There was a time when I thought that motherhood was not for me, that more than anything I want to travel around the world without anyone or anything stopping me from doing what I want. But when I got married and had my first child, there was no joy comparable to what I felt that time. However, it is not always rainbows and unicorns for me.
There was a phase of my child’s life that I experienced so much stress, when they would not stop crying in the middle of the night and you have done everything to quiet them down. There was also a certain time when I panicked since the baby was sick for a long time that when I rushed to the hospital, I thought that it was already too late.

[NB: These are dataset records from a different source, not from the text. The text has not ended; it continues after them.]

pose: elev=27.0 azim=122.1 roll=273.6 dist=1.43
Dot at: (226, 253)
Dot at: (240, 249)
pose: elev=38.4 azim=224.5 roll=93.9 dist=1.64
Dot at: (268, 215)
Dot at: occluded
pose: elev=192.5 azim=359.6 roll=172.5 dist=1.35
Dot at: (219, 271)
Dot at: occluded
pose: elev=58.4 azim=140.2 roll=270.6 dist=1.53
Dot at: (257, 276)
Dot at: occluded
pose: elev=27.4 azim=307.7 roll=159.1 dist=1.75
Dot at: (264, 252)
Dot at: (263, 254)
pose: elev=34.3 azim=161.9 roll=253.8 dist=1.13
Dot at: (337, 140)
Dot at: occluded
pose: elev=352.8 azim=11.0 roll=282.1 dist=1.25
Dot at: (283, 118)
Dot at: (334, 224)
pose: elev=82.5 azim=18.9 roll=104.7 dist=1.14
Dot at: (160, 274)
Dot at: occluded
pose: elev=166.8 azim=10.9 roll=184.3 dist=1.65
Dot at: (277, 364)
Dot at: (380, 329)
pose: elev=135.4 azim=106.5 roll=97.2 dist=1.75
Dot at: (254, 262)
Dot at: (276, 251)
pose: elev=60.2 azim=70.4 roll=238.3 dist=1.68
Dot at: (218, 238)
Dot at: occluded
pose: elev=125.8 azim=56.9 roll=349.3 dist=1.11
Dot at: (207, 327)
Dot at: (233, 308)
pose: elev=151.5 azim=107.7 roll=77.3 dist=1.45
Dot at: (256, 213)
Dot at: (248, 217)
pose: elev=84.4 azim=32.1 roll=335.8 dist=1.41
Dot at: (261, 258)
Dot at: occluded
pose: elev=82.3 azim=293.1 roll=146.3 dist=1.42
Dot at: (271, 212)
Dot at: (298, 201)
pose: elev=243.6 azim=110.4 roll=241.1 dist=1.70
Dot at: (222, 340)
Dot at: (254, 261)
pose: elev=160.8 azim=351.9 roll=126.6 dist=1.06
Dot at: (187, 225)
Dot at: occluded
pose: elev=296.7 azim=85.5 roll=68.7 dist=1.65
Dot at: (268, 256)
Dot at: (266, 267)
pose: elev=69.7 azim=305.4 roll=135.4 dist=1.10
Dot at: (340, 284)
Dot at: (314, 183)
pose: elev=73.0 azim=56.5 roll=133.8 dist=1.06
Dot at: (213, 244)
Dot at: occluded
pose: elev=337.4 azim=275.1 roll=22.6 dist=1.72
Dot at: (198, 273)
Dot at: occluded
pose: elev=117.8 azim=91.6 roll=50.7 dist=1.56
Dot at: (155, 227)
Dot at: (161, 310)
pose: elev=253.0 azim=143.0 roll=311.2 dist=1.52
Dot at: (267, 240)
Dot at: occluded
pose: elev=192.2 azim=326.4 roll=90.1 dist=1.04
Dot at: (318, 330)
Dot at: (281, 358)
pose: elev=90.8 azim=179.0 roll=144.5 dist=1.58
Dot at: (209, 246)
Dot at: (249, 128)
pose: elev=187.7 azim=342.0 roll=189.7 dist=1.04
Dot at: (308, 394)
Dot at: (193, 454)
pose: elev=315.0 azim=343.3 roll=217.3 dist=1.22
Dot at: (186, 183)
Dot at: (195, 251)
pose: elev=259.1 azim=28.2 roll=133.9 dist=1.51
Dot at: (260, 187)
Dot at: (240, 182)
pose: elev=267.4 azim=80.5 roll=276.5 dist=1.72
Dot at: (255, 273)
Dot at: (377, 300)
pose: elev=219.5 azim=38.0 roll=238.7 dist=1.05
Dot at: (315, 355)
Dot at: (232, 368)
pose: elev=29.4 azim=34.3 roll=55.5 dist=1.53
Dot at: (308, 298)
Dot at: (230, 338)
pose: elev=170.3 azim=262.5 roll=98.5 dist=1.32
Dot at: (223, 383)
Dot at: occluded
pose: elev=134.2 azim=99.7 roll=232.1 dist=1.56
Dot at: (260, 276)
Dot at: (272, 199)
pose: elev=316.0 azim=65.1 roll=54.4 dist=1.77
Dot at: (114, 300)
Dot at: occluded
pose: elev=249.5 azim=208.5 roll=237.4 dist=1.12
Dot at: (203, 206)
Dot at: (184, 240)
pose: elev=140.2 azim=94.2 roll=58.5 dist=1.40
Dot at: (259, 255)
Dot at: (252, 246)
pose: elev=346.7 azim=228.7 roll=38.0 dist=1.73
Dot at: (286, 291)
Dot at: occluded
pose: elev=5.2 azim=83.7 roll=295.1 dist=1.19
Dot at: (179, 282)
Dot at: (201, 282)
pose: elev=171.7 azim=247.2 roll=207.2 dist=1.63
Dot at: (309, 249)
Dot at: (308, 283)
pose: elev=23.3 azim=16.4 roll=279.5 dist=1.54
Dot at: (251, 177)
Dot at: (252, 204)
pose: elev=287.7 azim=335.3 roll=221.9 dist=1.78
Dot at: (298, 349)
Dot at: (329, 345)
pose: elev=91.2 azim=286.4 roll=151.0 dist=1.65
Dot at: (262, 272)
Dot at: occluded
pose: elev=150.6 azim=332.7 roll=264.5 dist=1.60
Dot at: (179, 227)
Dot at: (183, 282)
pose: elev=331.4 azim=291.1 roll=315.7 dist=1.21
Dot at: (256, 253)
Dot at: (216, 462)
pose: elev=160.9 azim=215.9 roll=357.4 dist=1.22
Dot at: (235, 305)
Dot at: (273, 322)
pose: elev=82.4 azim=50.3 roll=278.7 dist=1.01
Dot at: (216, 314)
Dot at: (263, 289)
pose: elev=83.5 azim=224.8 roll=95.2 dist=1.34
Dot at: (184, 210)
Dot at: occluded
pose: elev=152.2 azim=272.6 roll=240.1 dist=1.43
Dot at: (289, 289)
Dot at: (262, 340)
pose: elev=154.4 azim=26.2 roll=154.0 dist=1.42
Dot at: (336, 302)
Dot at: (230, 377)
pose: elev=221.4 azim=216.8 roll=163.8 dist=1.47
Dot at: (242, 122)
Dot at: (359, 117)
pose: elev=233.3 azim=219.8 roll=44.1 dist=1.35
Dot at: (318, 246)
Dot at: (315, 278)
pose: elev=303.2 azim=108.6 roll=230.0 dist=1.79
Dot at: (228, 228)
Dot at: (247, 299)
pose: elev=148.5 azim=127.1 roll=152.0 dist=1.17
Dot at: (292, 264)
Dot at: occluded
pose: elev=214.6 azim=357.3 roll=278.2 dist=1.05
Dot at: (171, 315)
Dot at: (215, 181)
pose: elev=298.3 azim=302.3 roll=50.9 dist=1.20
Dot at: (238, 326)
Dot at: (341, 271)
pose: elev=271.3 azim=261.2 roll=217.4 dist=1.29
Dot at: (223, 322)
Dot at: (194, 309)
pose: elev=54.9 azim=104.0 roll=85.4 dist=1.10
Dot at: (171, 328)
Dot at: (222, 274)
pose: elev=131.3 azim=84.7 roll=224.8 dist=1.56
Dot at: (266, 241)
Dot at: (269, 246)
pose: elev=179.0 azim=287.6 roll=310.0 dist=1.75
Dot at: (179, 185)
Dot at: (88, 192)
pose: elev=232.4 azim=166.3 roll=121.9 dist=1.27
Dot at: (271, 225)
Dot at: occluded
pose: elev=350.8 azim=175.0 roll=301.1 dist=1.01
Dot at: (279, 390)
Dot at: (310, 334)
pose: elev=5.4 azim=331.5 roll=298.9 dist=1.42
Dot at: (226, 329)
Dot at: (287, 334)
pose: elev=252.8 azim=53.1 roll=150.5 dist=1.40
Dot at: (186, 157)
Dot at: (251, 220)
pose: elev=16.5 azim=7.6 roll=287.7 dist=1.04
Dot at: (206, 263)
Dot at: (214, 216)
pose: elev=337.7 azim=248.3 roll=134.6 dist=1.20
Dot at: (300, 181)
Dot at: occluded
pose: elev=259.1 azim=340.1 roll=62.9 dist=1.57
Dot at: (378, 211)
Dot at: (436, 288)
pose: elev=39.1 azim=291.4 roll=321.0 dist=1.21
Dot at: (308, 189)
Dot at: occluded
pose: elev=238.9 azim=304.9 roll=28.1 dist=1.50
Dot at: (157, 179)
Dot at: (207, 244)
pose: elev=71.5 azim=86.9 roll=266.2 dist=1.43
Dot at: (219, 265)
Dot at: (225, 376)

Not only does stress affect our lives with them but babies are very precious, fragile, and vulnerable little creatures. You have to be very careful when feeding them, do the food contain the right nutritional value or is it okay to try a new type of milk for the baby or if the toy is safe for them to play with.
There were times that I found myself so exhausted that I wanted to have a one day break and watch a Blake Shelton concert. One day, the heavens granted me with that one wish in the form of my husband who understood all my struggles and wanted me to take a break for a day with my girlfriends. And so I went online and clicked the little button that said check here to book our tickets, we went to the spa and salon for a makeover, enjoyed the concert extremely, went to a coffee shop afterwards to just relax and talk, and then slept peacefully for eight hours.
It was indeed an oasis for me, but I realized that even if I needed that one day vacation I still missed taking care of my baby. I would want another break in a couple of months but not soon though. Taking care of my baby is still my number one priority and joy giver.